The Woods’ No. 21 Ford, driven by Ryan Blaney, will compete for one of four open spots in qualifying for each race.
“If this change makes the sport better, then of course we are happy about it,” said Jon Wood, the Wood Brothers’ director of business development. “It will trickle down, no matter what position you are in, as long as you are still racing.”
▪ HScott Motorsports has leased a charter from Premium Motorsports, giving HScott a second guaranteed spot in all 36 Cup races. Michael Annett will drive the team’s No. 46 Chevy, joining teammate Clint Bowyer, who is driving for the team this season before moving to Stewart-Haas Racing in 2017.
▪ Credit One Bank will be a sponsor of Chip Ganassi Racing and NASCAR.
Daytona International Speedway
8:30 p.m, Saturday, Fox
The Unlimited will be a two-segment, 75-lap race with a caution after 25 laps. Select fans will be paired with crew chiefs in a random drawing to determine starting and pit road selections.

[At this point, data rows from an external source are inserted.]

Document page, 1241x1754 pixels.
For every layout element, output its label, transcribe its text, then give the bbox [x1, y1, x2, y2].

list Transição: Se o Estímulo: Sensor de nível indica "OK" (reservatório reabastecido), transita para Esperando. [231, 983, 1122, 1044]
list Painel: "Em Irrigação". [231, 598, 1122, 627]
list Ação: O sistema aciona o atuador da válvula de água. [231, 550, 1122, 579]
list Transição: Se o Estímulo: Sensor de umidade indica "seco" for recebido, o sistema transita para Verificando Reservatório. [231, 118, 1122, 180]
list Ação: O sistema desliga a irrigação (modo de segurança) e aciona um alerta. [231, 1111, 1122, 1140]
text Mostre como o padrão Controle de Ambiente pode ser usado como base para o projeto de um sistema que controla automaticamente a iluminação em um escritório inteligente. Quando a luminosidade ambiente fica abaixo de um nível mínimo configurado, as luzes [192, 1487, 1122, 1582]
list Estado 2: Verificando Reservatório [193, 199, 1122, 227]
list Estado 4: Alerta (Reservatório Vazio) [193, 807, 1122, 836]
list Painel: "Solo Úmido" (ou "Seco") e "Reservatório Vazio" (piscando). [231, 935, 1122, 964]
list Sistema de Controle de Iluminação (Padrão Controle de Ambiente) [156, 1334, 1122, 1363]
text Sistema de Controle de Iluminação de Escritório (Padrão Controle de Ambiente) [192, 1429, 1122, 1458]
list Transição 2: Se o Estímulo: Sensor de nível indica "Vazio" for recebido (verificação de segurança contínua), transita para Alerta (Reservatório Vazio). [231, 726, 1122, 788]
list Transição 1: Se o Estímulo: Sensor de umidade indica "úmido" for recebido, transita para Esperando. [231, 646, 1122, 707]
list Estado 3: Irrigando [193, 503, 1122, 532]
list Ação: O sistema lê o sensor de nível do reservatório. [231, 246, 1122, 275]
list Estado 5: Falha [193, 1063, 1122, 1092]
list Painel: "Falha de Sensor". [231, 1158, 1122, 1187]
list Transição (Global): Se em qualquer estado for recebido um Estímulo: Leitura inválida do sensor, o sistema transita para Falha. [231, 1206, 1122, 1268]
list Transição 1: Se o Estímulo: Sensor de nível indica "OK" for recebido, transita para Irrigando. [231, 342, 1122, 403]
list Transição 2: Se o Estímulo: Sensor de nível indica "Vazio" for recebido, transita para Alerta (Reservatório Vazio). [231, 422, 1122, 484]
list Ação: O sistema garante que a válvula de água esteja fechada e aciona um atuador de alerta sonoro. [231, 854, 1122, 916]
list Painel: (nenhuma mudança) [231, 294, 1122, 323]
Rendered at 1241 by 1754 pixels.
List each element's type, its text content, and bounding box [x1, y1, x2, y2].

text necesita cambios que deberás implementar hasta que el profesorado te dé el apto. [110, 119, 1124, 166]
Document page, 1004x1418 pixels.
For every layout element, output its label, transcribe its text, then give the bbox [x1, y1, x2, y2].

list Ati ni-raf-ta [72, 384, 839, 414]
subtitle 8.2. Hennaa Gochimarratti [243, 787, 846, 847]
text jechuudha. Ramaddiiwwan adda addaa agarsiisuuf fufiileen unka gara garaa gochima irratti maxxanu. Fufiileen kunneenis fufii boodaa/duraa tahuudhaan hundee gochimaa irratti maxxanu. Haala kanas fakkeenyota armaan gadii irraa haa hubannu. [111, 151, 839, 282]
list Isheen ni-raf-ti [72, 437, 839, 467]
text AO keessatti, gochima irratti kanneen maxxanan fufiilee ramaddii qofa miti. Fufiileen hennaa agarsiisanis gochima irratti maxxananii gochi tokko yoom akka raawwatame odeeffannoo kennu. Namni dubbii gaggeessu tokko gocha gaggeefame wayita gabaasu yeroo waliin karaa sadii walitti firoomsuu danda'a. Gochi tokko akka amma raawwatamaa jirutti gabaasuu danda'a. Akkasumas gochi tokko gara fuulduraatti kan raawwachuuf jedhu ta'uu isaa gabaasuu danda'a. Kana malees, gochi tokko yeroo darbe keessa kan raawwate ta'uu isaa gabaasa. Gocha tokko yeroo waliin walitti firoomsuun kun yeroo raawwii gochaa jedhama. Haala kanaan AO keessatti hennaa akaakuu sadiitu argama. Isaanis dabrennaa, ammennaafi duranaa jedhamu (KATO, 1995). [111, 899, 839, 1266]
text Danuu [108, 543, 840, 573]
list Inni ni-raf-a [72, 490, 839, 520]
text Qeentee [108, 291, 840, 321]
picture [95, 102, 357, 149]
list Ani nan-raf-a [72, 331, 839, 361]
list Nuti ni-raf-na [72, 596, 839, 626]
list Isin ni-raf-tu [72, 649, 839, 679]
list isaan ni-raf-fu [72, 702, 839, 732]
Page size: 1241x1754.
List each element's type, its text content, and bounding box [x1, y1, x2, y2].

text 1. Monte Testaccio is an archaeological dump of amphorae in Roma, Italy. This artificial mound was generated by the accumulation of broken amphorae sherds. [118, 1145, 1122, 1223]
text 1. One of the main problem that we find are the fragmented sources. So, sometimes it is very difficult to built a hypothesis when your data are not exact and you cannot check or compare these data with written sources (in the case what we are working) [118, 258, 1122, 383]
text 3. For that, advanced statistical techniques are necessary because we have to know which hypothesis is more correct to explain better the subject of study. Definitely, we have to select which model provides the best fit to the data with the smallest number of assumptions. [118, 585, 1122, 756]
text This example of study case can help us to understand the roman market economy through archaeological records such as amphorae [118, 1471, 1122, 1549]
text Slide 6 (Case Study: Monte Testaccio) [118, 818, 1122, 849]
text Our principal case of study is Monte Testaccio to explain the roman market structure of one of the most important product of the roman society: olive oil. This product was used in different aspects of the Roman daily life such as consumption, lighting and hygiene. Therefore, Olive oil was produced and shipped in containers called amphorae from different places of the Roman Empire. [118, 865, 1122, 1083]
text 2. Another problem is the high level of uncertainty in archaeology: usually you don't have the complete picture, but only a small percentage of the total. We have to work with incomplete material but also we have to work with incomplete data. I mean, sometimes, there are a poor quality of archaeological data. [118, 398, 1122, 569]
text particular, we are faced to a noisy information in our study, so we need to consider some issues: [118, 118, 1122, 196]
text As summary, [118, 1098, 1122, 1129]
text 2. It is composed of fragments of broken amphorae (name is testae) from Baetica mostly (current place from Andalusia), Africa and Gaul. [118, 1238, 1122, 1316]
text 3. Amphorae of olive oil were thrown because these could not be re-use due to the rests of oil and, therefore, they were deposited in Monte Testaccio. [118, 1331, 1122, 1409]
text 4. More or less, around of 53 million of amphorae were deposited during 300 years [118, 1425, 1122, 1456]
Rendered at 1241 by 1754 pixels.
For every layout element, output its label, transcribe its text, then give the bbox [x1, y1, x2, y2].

2015 pole winners: AJ Allmendinger, Kurt Busch, Kyle Busch, Carl Edwards, Denny Hamlin, Kevin Harvick, Jimmie Johnson, Kasey Kahne, Matt Kenseth, Brad Keselowski, Jeff Gordon*, Joey Logano.
Former Unlimited winners: Dale Earnhardt Jr., Tony Stewart**.
Former Daytona 500 pole winners: Greg Biffle, Austin Dillon, Danica Patrick, Martin Truex Jr.
2015 Chase drivers: Clint Bowyer, Jamie McMurray, Paul Menard, Ryan Newman.
2015 drivers points qualifiers: Aric Almirola, Kyle Larson.